Potrei citare molti fatti tratti dalla esprienza diretta. Ne cito solo uno. Agli inizi degli anni ‘80 un imprenditore rampante, noto nel territorio per avere atteggiamenti di poco rispetto per i dipendenti, in un sol colpo ne licenziò sei. Si era accorto che fra gli operai serpeggiava il malumore per le condizioni e i ritmi di lavoro. Con quell’atto d’imperio voleva spezzare in radice ogni velleità rivendicativa delle maestranze. Fui incaricato della difesa di quei giovani che disperavano di poter battere un padrone così arrogante e presuntuoso, munito di una autorevole difesa. Ma il licenziamento non era fondato su una giusta causa e così il giudice, in applicazione dell’art. 18, annullò i provvedimenti e ordinò all’imprenditore la reintegrazione. Ci fu l’appello, ma il giudice di secondo grado confermò la reintegra. I due gradi furono definiti in poco tempo (allora il rito del lavoto funzionava!). La decisione ebbe un effetto dirompente. Il reingresso in azienda dei lavoratori mostrò che il potere dell’imprenditore non può assumere caratteri arbitrari. Incoraggiò le loro rivendicazioni dentro e fuori la fabbrica. Anche nel paese, dove i lavoratori risiedevano, si diffuse una certa baldanza fra uomini e donne, che negli anni successivi diedero luogo a molte iniziative di movimento in difesa dei diritti, dell’ambiente della parità fra uomini e donne. Ci fu un fermento democratico, che portò alla formazione di una buona lista di sinistra alle comunali e si strappò perfino l’Amministrazione alla DC.

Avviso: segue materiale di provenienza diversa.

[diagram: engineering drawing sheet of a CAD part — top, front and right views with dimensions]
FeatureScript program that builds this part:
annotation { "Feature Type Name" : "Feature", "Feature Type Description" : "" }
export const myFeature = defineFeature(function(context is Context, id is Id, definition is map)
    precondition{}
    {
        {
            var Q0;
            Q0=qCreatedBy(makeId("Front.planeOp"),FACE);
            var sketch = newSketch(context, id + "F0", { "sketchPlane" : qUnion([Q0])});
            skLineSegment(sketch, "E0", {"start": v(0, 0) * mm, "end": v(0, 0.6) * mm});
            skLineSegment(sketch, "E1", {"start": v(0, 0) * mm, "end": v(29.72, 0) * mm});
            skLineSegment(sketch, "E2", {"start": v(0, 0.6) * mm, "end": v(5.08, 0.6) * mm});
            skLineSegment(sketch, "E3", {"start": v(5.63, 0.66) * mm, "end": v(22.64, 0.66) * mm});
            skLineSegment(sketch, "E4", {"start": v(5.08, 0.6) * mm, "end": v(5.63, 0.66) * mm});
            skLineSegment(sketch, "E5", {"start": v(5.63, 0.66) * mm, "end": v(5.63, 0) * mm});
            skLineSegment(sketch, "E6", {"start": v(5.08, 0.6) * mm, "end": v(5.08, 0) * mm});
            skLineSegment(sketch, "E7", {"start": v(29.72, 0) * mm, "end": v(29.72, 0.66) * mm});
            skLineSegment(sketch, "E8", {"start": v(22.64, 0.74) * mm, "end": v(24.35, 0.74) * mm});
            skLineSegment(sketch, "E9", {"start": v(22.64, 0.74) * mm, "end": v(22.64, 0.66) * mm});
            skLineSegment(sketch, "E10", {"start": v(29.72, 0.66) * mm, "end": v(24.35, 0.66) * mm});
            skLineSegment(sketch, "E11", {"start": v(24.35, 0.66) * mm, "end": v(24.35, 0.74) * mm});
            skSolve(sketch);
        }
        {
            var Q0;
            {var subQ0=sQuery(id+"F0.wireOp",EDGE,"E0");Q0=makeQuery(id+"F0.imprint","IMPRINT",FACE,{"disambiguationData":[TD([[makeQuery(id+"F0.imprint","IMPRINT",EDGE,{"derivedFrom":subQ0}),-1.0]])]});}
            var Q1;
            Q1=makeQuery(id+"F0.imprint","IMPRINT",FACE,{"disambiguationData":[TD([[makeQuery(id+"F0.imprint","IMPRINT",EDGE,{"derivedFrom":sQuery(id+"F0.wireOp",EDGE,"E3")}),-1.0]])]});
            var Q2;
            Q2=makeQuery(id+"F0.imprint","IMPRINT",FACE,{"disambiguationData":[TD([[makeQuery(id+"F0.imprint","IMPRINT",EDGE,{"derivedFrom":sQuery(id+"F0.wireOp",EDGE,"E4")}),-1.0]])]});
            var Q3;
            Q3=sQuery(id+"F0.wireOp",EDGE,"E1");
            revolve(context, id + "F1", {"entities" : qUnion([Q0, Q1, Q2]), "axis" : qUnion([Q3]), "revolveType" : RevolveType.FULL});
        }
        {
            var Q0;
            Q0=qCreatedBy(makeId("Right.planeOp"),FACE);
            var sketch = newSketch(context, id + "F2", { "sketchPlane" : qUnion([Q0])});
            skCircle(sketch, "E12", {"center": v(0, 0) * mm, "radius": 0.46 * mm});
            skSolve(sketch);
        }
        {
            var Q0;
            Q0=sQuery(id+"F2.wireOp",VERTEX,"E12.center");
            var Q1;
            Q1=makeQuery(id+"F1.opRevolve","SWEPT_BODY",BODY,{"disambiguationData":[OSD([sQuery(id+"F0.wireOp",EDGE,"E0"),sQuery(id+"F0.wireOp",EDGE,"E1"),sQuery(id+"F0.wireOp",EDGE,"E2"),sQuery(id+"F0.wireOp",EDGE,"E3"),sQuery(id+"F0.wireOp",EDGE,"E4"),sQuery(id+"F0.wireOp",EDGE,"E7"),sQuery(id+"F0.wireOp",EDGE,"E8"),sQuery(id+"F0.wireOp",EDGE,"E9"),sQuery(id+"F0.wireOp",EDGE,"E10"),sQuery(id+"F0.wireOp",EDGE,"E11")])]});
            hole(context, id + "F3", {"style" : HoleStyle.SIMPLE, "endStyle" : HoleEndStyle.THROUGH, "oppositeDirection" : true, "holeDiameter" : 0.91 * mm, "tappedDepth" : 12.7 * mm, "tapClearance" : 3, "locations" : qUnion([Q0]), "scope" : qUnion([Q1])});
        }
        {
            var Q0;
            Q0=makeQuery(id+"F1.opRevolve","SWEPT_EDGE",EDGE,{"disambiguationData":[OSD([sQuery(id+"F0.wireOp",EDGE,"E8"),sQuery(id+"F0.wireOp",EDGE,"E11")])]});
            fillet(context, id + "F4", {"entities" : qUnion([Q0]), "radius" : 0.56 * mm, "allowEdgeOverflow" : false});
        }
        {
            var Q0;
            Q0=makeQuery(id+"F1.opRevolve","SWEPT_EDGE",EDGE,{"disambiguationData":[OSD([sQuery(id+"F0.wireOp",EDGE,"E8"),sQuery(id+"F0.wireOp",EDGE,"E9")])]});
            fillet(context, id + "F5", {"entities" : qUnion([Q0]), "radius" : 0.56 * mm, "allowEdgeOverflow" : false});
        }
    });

Ciò che i nemici dell’art. 18 vogliono eliminare è proprio questo effetto dell’applicazione della norma: l’idea che il padrone sia battibile, che il suo potere sia comunque disciplinato dalla legge e controllato dal giudice. Che la dignità dei lavoratori non è monetizzabbile. Una società autoritaria ha bisogno che l’idea dei diritti sia sradicata in fabbrica e nella società. E ancor prima nella testa delle classi subalterne. Che il padrone possa monetizzare il licenziamento ingiustificato rientra nella logica del mercato, ossia muove dal presupposto che chi ha i soldi aggiusta tutto, che l’acquisto della merce-lavoro, comprende anche il potere dell’imprenditore di disporre del destino sociale del lavoratore.
Questa sostanziale abrogazione dell’art. 18 progettata dal governo Renzi è una fuoriuscita grave dalla Costituzione, ora non più fondata sul lavoro. La Carta fondamentale viene di nuovo espunta dai luoghi di lavoro. Monti, prima Renzi oggi e sempre Napolitano ne portano una grave responsabilità. Per il Presidente della Repubblica che della Carta è il custode si tratta di un vero vulnus, di un atto eversivo che proclama il mercato in luogo del lavoro quale fondamento dell’ordinamento.
In un’epoca in cui si parla di fine delle ideologie l’aborgazione dell’art. 18 è una legge ideologica e di classe. Ecco perché dare battaglia.